_Assigned task_
All of the data must be output exactly, with every picture left out.

_Data listing_
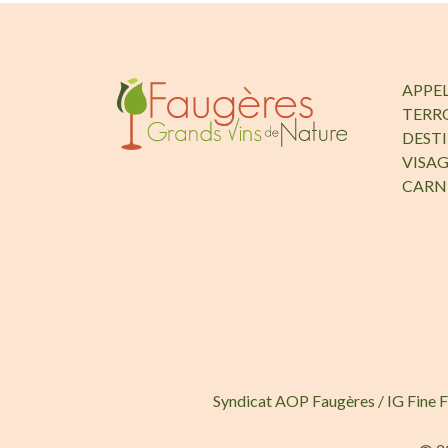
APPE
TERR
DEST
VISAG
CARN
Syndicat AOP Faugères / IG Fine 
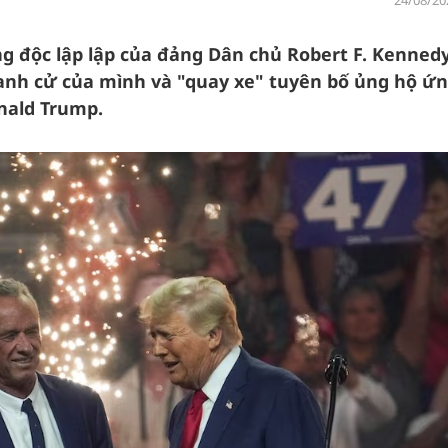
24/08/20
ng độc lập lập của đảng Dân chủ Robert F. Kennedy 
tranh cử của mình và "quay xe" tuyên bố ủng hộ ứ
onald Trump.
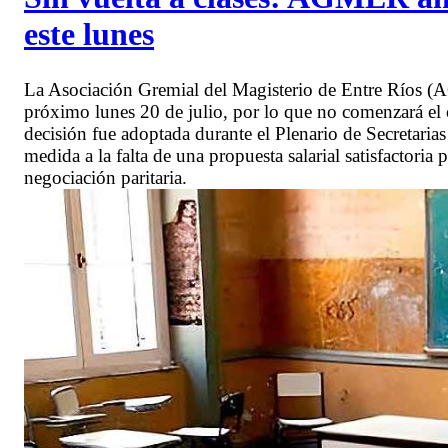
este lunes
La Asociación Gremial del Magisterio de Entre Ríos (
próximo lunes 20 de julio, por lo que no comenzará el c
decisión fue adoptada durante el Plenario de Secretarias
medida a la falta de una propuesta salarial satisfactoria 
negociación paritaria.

_Solution below_
APPE
TERR
DEST
VISAG
CARN
Syndicat AOP Faugères / IG Fine 
24/08/20
ng độc lập lập của đảng Dân chủ Robert F. Kennedy 
tranh cử của mình và "quay xe" tuyên bố ủng hộ ứ
onald Trump.
este lunes
La Asociación Gremial del Magisterio de Entre Ríos (
próximo lunes 20 de julio, por lo que no comenzará el c
decisión fue adoptada durante el Plenario de Secretarias
medida a la falta de una propuesta salarial satisfactoria 
negociación paritaria.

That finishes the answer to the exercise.